A robocop on every Dubai street corner
Futuristic officer will boost security in city’s communities
He doesn’t need to eat or sleep and he’ll never drift off while on duty.
A real-life Robocop could be coming to your community soon after Dubai Police unveiled a prototype to support police and security guards in keeping the city safe.
This friendly officer goes by the name MEO and is able to scan the faces of “strangers” while recognising community residents.
Its developers and police are looking at bringing the bot into service as early as next year.
MEO – who costs Dhs1.8 million – is on display at GITEX Technology Week, where virtually every government department and private sector firm has some type of public service robot.
Bo Zheng, a Partner and Chief Robotic Scientist at ijourney, developed the robot for Dubai Police alongside the Chinese tech giant Huawei.
He said: “If you’re a stranger to the area, our facial recognition can stop you and politely ask you what you are doing here.
“MEO has a rotation camera that will send a video to the control room [who can] see who you are.
“If something happens you can actually press the red button and you can talk directly to the guy in the security office and tell him what’s going on.
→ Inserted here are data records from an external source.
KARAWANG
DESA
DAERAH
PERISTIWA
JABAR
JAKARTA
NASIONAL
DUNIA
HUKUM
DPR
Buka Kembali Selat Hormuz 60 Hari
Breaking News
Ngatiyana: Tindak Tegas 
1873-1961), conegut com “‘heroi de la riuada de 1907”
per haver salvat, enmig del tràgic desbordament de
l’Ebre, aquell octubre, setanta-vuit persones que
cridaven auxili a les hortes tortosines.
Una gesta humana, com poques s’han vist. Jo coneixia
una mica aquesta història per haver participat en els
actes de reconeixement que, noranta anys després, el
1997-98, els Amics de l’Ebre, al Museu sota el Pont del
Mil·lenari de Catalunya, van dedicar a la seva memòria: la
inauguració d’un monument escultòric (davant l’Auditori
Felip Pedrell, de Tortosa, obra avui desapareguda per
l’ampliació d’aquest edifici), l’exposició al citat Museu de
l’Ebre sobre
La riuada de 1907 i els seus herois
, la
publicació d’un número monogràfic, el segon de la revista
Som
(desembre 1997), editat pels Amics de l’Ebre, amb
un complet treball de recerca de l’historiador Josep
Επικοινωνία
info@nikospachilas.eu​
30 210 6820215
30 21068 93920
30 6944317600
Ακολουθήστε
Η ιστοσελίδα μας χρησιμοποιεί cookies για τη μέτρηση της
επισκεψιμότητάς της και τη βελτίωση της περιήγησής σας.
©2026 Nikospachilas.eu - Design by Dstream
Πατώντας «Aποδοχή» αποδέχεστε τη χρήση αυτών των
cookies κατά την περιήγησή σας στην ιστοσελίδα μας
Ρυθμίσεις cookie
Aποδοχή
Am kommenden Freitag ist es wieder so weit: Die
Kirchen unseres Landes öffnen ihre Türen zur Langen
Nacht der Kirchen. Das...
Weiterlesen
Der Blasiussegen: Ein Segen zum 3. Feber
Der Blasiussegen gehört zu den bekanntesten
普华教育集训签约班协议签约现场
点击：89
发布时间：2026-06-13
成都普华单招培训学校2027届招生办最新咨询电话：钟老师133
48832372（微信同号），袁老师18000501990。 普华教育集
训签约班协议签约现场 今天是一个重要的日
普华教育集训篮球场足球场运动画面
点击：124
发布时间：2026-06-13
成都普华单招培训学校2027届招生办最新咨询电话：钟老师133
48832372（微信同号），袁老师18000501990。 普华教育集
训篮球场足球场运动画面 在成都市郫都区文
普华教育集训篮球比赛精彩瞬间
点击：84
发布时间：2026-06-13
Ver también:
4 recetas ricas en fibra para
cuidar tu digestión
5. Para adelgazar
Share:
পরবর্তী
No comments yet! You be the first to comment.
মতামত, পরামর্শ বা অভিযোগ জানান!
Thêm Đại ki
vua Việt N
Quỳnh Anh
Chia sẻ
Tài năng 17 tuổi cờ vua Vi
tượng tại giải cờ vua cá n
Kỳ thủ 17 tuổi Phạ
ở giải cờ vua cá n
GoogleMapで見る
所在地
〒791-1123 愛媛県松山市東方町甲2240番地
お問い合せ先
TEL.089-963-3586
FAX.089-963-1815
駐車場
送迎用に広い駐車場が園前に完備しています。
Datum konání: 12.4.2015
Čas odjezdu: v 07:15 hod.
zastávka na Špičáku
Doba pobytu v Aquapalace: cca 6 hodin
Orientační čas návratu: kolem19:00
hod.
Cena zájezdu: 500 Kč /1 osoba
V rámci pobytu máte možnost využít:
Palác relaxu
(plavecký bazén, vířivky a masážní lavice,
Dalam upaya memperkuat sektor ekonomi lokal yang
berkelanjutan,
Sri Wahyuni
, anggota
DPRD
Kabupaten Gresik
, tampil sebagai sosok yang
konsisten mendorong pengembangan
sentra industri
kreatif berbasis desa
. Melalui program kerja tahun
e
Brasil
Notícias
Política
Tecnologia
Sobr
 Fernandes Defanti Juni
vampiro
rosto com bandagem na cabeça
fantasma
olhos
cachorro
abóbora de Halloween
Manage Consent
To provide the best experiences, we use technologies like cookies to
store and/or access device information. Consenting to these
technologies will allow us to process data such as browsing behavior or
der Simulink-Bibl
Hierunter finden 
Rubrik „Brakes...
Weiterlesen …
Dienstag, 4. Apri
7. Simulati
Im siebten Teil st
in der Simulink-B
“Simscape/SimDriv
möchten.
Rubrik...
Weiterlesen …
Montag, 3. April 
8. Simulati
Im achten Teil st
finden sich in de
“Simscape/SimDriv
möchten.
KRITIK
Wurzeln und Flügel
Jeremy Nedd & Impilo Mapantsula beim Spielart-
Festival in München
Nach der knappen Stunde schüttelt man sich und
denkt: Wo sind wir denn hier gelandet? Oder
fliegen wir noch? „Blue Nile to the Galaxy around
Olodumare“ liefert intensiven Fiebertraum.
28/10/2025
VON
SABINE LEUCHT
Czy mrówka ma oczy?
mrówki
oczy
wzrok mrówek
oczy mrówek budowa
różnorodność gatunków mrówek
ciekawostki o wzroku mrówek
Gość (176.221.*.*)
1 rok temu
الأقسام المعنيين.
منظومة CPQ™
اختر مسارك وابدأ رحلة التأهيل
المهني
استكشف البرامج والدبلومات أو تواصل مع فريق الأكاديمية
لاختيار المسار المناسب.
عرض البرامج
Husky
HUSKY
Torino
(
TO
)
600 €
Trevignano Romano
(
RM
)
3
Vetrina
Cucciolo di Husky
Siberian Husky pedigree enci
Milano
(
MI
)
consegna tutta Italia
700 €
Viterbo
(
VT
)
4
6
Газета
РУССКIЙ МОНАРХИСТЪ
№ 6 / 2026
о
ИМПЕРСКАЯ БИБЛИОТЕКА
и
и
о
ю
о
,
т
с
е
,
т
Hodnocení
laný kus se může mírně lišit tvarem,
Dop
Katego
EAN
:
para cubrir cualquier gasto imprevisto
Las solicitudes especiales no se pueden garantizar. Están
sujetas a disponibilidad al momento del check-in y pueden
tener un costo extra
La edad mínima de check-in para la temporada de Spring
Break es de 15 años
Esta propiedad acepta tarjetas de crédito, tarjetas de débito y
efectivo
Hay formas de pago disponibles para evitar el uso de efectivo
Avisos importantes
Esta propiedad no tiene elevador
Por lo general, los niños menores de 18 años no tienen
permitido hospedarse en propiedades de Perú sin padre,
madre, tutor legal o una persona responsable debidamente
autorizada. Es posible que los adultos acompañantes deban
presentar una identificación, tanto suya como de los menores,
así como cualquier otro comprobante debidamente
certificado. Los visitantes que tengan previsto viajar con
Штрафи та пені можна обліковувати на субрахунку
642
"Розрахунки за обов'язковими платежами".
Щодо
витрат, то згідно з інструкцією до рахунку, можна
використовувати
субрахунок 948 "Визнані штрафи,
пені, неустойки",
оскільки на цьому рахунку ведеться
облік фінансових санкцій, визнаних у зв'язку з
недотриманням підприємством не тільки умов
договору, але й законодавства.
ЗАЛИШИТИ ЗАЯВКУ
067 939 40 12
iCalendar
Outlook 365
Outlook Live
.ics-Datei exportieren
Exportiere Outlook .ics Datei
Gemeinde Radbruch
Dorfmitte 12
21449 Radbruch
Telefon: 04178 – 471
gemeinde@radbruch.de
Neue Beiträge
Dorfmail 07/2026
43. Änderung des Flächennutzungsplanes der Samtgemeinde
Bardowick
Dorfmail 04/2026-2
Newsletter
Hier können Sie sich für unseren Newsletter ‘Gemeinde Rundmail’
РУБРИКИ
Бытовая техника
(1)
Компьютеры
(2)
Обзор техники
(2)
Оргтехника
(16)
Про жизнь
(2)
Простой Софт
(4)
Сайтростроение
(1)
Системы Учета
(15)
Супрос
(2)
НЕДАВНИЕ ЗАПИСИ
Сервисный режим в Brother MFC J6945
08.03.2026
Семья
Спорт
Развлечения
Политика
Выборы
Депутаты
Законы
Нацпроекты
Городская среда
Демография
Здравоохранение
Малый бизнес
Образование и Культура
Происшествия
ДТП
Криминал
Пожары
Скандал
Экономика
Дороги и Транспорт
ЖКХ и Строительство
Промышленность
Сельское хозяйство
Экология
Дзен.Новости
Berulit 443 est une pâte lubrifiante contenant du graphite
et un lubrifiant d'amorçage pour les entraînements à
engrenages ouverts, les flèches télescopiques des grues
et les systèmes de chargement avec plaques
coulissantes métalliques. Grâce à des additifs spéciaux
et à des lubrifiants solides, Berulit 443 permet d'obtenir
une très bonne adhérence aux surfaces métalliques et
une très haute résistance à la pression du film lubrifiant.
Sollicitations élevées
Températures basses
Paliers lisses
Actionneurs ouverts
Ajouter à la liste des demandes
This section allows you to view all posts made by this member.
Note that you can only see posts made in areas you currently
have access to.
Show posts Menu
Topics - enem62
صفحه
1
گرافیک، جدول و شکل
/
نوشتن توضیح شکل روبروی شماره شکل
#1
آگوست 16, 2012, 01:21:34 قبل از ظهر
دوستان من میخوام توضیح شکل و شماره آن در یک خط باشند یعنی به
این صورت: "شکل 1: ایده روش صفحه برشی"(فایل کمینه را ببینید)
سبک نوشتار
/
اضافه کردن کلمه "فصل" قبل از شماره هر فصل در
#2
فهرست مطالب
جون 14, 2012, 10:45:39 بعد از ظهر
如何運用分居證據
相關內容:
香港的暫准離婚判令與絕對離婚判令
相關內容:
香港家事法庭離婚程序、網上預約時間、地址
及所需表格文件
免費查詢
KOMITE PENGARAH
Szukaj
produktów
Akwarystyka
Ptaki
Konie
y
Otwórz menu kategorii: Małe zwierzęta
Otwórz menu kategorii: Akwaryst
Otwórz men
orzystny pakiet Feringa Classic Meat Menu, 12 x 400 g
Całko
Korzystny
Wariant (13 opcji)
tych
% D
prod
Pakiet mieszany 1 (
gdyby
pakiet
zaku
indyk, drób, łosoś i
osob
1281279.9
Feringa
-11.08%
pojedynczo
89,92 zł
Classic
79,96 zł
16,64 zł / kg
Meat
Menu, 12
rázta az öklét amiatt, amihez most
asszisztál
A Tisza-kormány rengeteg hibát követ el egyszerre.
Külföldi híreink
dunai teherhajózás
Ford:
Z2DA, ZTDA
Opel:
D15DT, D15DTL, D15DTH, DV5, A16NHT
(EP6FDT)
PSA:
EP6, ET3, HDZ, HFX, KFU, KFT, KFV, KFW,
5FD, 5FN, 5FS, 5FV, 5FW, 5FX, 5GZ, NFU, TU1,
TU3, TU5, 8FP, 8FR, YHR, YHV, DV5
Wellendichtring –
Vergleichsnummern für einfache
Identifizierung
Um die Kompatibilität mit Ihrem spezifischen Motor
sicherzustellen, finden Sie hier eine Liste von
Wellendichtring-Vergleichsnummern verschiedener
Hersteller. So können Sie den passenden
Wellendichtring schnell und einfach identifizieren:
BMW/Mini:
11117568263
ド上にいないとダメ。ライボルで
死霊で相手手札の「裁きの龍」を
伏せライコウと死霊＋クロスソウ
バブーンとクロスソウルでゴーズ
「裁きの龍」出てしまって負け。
Meanwhile, a rotation camera will send video back to the control room so officers will see what’s going on, continuously.” Zheng said MEO could be on patrol soon. He added: “The technology is being demonstrated on the stand and will possibly be introduced in Dubai in 2017.” Also embracing robot technology is DP World, with the Dhs600,000 Wizo, developed by DigiRobotics. The multi-talented Wizo can be deployed to work as a nurse assistant in healthcare, a firefighter, or a waiter in the hospitality sector. But the stern-faced robot at GITEX will be deployed in security for DP World. “DP World is going to use this robot for security purposes,” said Svitlana Voznyuz, International Management Specialist at DigiRobotics. “It will patrol the parking station, as well as meeting and greeting guests and show them the way out and the way to the meeting rooms. “It is also very important for security because it has facial detection.”
Meanwhile, the Sa’adah robot also made its debut. It will be deployed at Dubai International Airport Terminal 2, where she will greet travellers and scan their facial expressions through built-in sensors. It will then feed back their traveller satisfaction with customs and visa services to a customer service desk. The happiest customer will be entered into a draw to win a mobile phone. Lieutenant Amer Rashid said: “You have to look at the camera, and smile as big as you can. See, now you are very happy with our border services.”